_DIRECTIONS FOR THIS TASK_
Count the lines in the listing that contain the string "Verification", with case taken into account. Reply with the number alone.

(Document images paired with source code)
______________________________

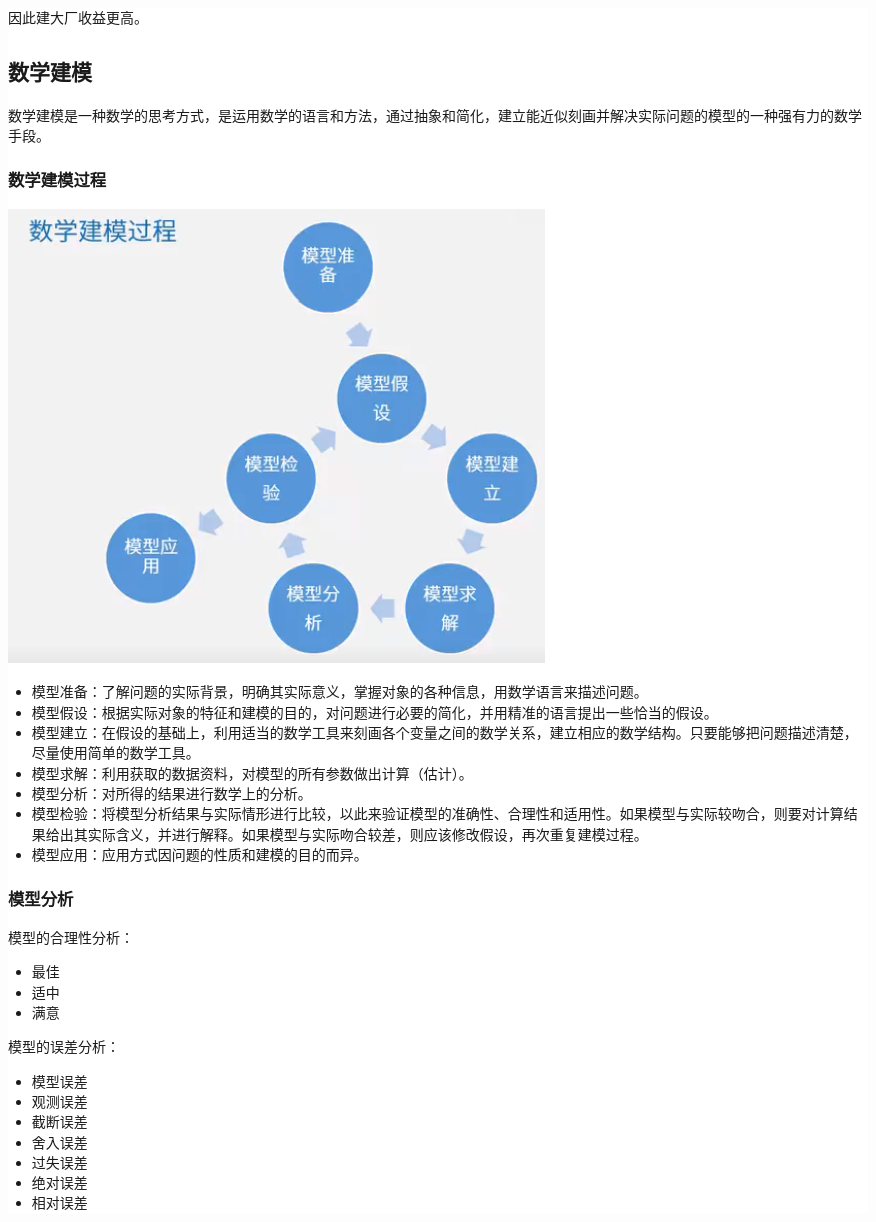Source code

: 因此建大厂收益更高。

## 数学建模

数学建模是一种数学的思考方式，是运用数学的语言和方法，通过抽象和简化，建立能近似刻画并解决实际问题的模型的一种强有力的数学手段。

### 数学建模过程

![image-20250619164909845](.\images\image-20250619164909845.png)

- 模型准备：了解问题的实际背景，明确其实际意义，掌握对象的各种信息，用数学语言来描述问题。
- 模型假设：根据实际对象的特征和建模的目的，对问题进行必要的简化，并用精准的语言提出一些恰当的假设。
- 模型建立：在假设的基础上，利用适当的数学工具来刻画各个变量之间的数学关系，建立相应的数学结构。只要能够把问题描述清楚，尽量使用简单的数学工具。
- 模型求解：利用获取的数据资料，对模型的所有参数做出计算（估计）。
- 模型分析：对所得的结果进行数学上的分析。
- 模型检验：将模型分析结果与实际情形进行比较，以此来验证模型的准确性、合理性和适用性。如果模型与实际较吻合，则要对计算结果给出其实际含义，并进行解释。如果模型与实际吻合较差，则应该修改假设，再次重复建模过程。
- 模型应用：应用方式因问题的性质和建模的目的而异。

### 模型分析

模型的合理性分析：

- 最佳
- 适中
- 满意

模型的误差分析：

- 模型误差
- 观测误差
- 截断误差
- 舍入误差
- 过失误差
- 绝对误差
- 相对误差
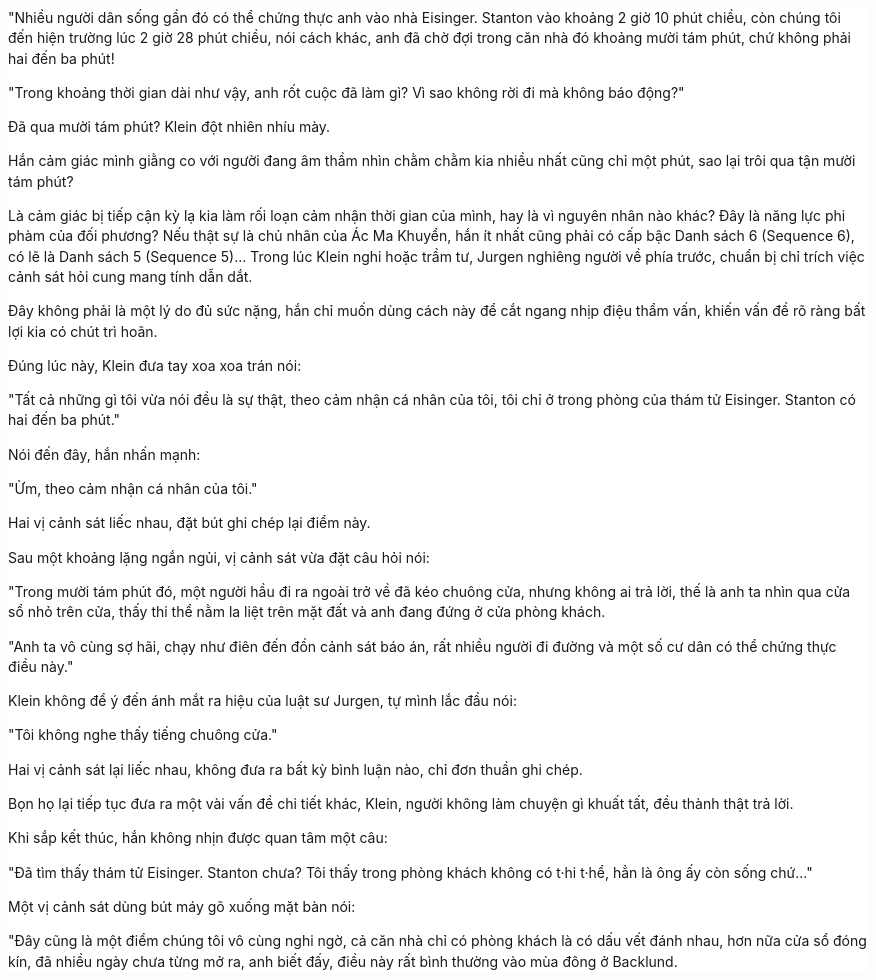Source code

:"Nhiều người dân sống gần đó có thể chứng thực anh vào nhà Eisinger. Stanton vào khoảng 2 giờ 10 phút chiều, còn chúng tôi đến hiện trường lúc 2 giờ 28 phút chiều, nói cách khác, anh đã chờ đợi trong căn nhà đó khoảng mười tám phút, chứ không phải hai đến ba phút!

"Trong khoảng thời gian dài như vậy, anh rốt cuộc đã làm gì? Vì sao không rời đi mà không báo động?"

Đã qua mười tám phút? Klein đột nhiên nhíu mày.

Hắn cảm giác mình giằng co với người đang âm thầm nhìn chằm chằm kia nhiều nhất cũng chỉ một phút, sao lại trôi qua tận mười tám phút?

Là cảm giác bị tiếp cận kỳ lạ kia làm rối loạn cảm nhận thời gian của mình, hay là vì nguyên nhân nào khác? Đây là năng lực phi phàm của đối phương? Nếu thật sự là chủ nhân của Ác Ma Khuyển, hắn ít nhất cũng phải có cấp bậc Danh sách 6 (Sequence 6), có lẽ là Danh sách 5 (Sequence 5)... Trong lúc Klein nghi hoặc trầm tư, Jurgen nghiêng người về phía trước, chuẩn bị chỉ trích việc cảnh sát hỏi cung mang tính dẫn dắt.

Đây không phải là một lý do đủ sức nặng, hắn chỉ muốn dùng cách này để cắt ngang nhịp điệu thẩm vấn, khiến vấn đề rõ ràng bất lợi kia có chút trì hoãn.

Đúng lúc này, Klein đưa tay xoa xoa trán nói:

"Tất cả những gì tôi vừa nói đều là sự thật, theo cảm nhận cá nhân của tôi, tôi chỉ ở trong phòng của thám tử Eisinger. Stanton có hai đến ba phút."

Nói đến đây, hắn nhấn mạnh:

"Ừm, theo cảm nhận cá nhân của tôi."

Hai vị cảnh sát liếc nhau, đặt bút ghi chép lại điểm này.

Sau một khoảng lặng ngắn ngủi, vị cảnh sát vừa đặt câu hỏi nói:

"Trong mười tám phút đó, một người hầu đi ra ngoài trở về đã kéo chuông cửa, nhưng không ai trả lời, thế là anh ta nhìn qua cửa sổ nhỏ trên cửa, thấy thi thể nằm la liệt trên mặt đất và anh đang đứng ở cửa phòng khách.

"Anh ta vô cùng sợ hãi, chạy như điên đến đồn cảnh sát báo án, rất nhiều người đi đường và một số cư dân có thể chứng thực điều này."

Klein không để ý đến ánh mắt ra hiệu của luật sư Jurgen, tự mình lắc đầu nói:

"Tôi không nghe thấy tiếng chuông cửa."

Hai vị cảnh sát lại liếc nhau, không đưa ra bất kỳ bình luận nào, chỉ đơn thuần ghi chép.

Bọn họ lại tiếp tục đưa ra một vài vấn đề chi tiết khác, Klein, người không làm chuyện gì khuất tất, đều thành thật trả lời.

Khi sắp kết thúc, hắn không nhịn được quan tâm một câu:

"Đã tìm thấy thám tử Eisinger. Stanton chưa? Tôi thấy trong phòng khách không có t·hi t·hể, hẳn là ông ấy còn sống chứ..."

Một vị cảnh sát dùng bút máy gõ xuống mặt bàn nói:

"Đây cũng là một điểm chúng tôi vô cùng nghi ngờ, cả căn nhà chỉ có phòng khách là có dấu vết đánh nhau, hơn nữa cửa sổ đóng kín, đã nhiều ngày chưa từng mở ra, anh biết đấy, điều này rất bình thường vào mùa đông ở Backlund.
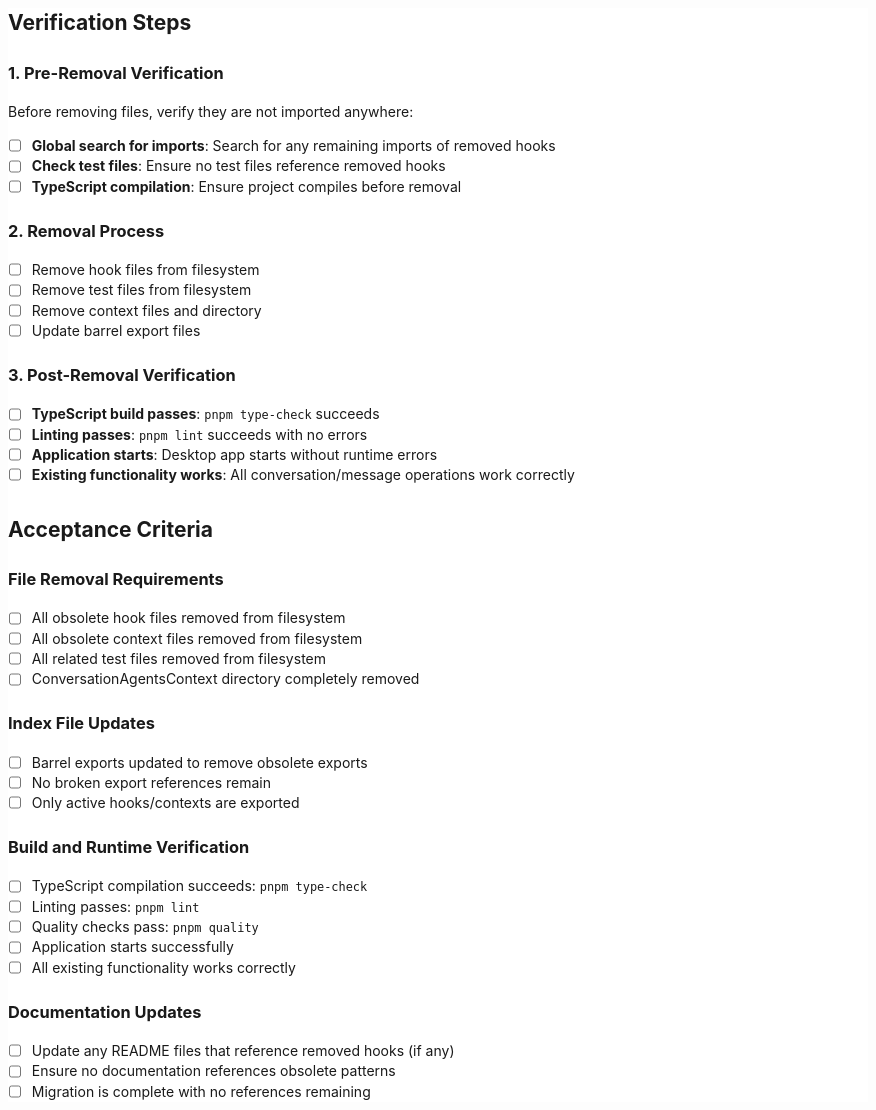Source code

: ## Verification Steps

### 1. Pre-Removal Verification

Before removing files, verify they are not imported anywhere:

- [ ] **Global search for imports**: Search for any remaining imports of removed hooks
- [ ] **Check test files**: Ensure no test files reference removed hooks
- [ ] **TypeScript compilation**: Ensure project compiles before removal

### 2. Removal Process

- [ ] Remove hook files from filesystem
- [ ] Remove test files from filesystem
- [ ] Remove context files and directory
- [ ] Update barrel export files

### 3. Post-Removal Verification

- [ ] **TypeScript build passes**: `pnpm type-check` succeeds
- [ ] **Linting passes**: `pnpm lint` succeeds with no errors
- [ ] **Application starts**: Desktop app starts without runtime errors
- [ ] **Existing functionality works**: All conversation/message operations work correctly

## Acceptance Criteria

### File Removal Requirements

- [ ] All obsolete hook files removed from filesystem
- [ ] All obsolete context files removed from filesystem
- [ ] All related test files removed from filesystem
- [ ] ConversationAgentsContext directory completely removed

### Index File Updates

- [ ] Barrel exports updated to remove obsolete exports
- [ ] No broken export references remain
- [ ] Only active hooks/contexts are exported

### Build and Runtime Verification

- [ ] TypeScript compilation succeeds: `pnpm type-check`
- [ ] Linting passes: `pnpm lint`
- [ ] Quality checks pass: `pnpm quality`
- [ ] Application starts successfully
- [ ] All existing functionality works correctly

### Documentation Updates

- [ ] Update any README files that reference removed hooks (if any)
- [ ] Ensure no documentation references obsolete patterns
- [ ] Migration is complete with no references remaining
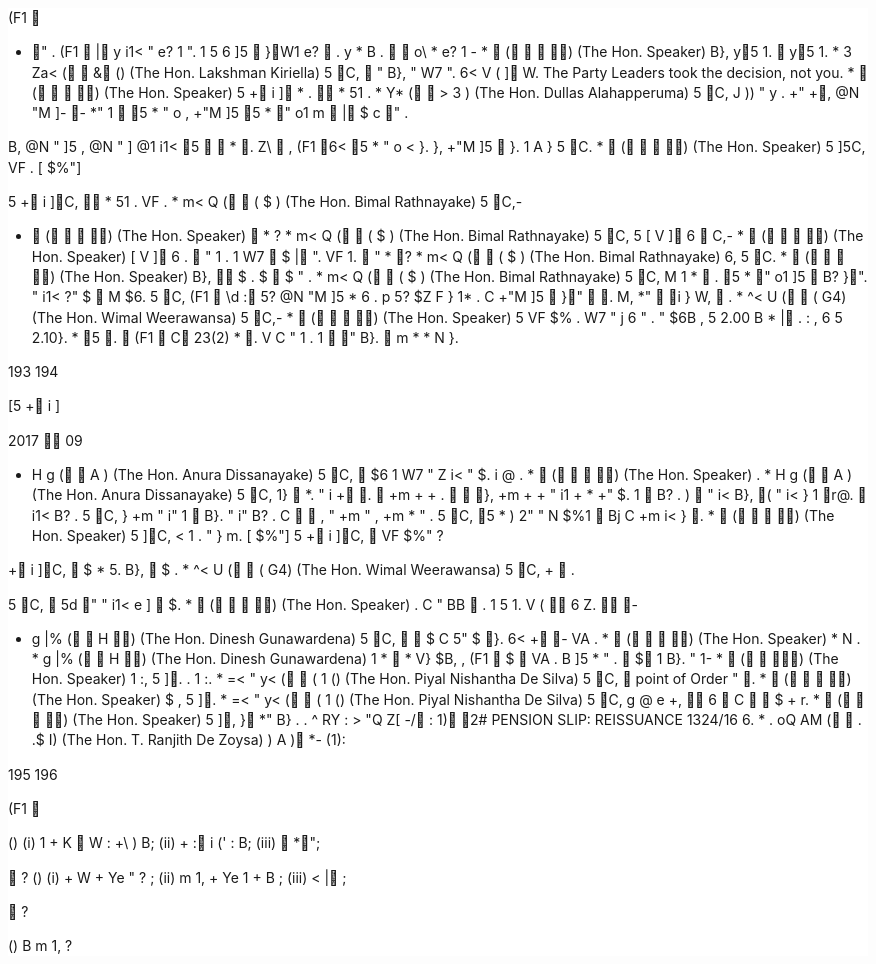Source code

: (F1 

* " . (F1  | y i1< " e? 1 ". 1 5 6 ]5  }W1 e?  . y * B .   o\ * e? 1 - *  (   ) (The Hon. Speaker) B}, y5 1.  y5 1. * 3 Za< (  & () (The Hon. Lakshman Kiriella) 5 C,  " B}, " W7 ". 6< V ( ] W. The Party Leaders took the decision, not you. *  (   ) (The Hon. Speaker) 5 + i ] * .  * 51 . * Y* (  > 3 ) (The Hon. Dullas Alahapperuma) 5 C, J )) " y . +" +, @N "M ]- - *" 1  5 * " o , +"M ]5 5 * " o1 m  | $ c " .

B, @N " ]5 , @N " ] @1 i1< 5   * . Z\  , (F1 6< 5 * " o < }. }, +"M ]5  }. 1 A } 5 C. *  (   ) (The Hon. Speaker) 5 ]5C, VF . [ $%"]

5 + i ]C,  * 51 . VF . * m< Q (  ( $ ) (The Hon. Bimal Rathnayake) 5 C,-

*  (   ) (The Hon. Speaker)  * ? * m< Q (  ( $ ) (The Hon. Bimal Rathnayake) 5 C, 5 [ V ] 6  C,- *  (   ) (The Hon. Speaker) [ V ] 6 .  " 1 . 1 W7  $ | ". VF 1.  " * ? * m< Q (  ( $ ) (The Hon. Bimal Rathnayake) 6, 5 C. *  (   ) (The Hon. Speaker) B},  $ . $  $ " . * m< Q (  ( $ ) (The Hon. Bimal Rathnayake) 5 C, M 1 *  . 5 * " o1 ]5  B? }". " i1< ?" $  M $6. 5 C, (F1  \d : 5? @N "M ]5 * 6 . p 5? $Z F } 1* . C +"M ]5  }"  . M, *"  i } W,  . * ^< U (  ( G4) (The Hon. Wimal Weerawansa) 5 C,- *  (   ) (The Hon. Speaker) 5 VF $% . W7 " j 6 " . " $6B , 5 2.00 B * | . : , 6 5 2.10}. * 5 .  (F1  C 23(2) * . V C " 1 . 1   " B}.  m * * N }.

193 194

[5 + i ]

2017  09

* H g (  A ) (The Hon. Anura Dissanayake) 5 C,  $6 1 W7 " Z i< " $. i @ . *  (   ) (The Hon. Speaker) . * H g (  A ) (The Hon. Anura Dissanayake) 5 C, 1}  *. " i + .  +m + + .   }, +m + + " i1 + * +" $. 1  B? . )  " i< B}, ( " i< } 1 r@.  i1< B? . 5 C, } +m " i" 1  B}. " i" B? . C   , " +m " , +m * " . 5 C, 5 * ) 2" " N $%1  Bj C +m i< }  . *  (   ) (The Hon. Speaker) 5 ]C, < 1 . " } m. [ $%"] 5 + i ]C,  VF $%" ?

+ i ]C,  $ * 5. B},  $ . * ^< U (  ( G4) (The Hon. Wimal Weerawansa) 5 C, +  .

5 C,  5d " " i1< e ]  $. *  (   ) (The Hon. Speaker) . C " BB  . 1 5 1. V (  6 Z.  -

* g |% (  H ) (The Hon. Dinesh Gunawardena) 5 C,   $ C 5" $ }. 6< +  - VA . *  (   ) (The Hon. Speaker) * N . * g |% (  H ) (The Hon. Dinesh Gunawardena) 1 *  * V} $B, , (F1  $  VA . B ]5 * " .  $ 1 B}. " 1- *  (   ) (The Hon. Speaker) 1 :, 5 ]. . 1 :. * =< " y< (  ( 1 () (The Hon. Piyal Nishantha De Silva) 5 C,  point of Order " . *  (   ) (The Hon. Speaker) $ , 5 ]. * =< " y< (  ( 1 () (The Hon. Piyal Nishantha De Silva) 5 C, g @ e +,  6  C   $ + r. *  (   ) (The Hon. Speaker) 5 ], } *" B} . . ^ RY : > "Q Z[ -/ : 1) 2# PENSION SLIP: REISSUANCE 1324/16 6. * . oQ AM (  . .$ I) (The Hon. T. Ranjith De Zoysa) ) A ) *- (1):

195 196

(F1 

() (i) 1 + K  W : +\ ) B; (ii) + : i (' : B; (iii)  *";

 ? () (i) + W + Ye " ? ; (ii) m 1, + Ye 1 + B ; (iii) < | ;

 ?

() B m 1, ?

______________________________

_ANSWER AREA_
4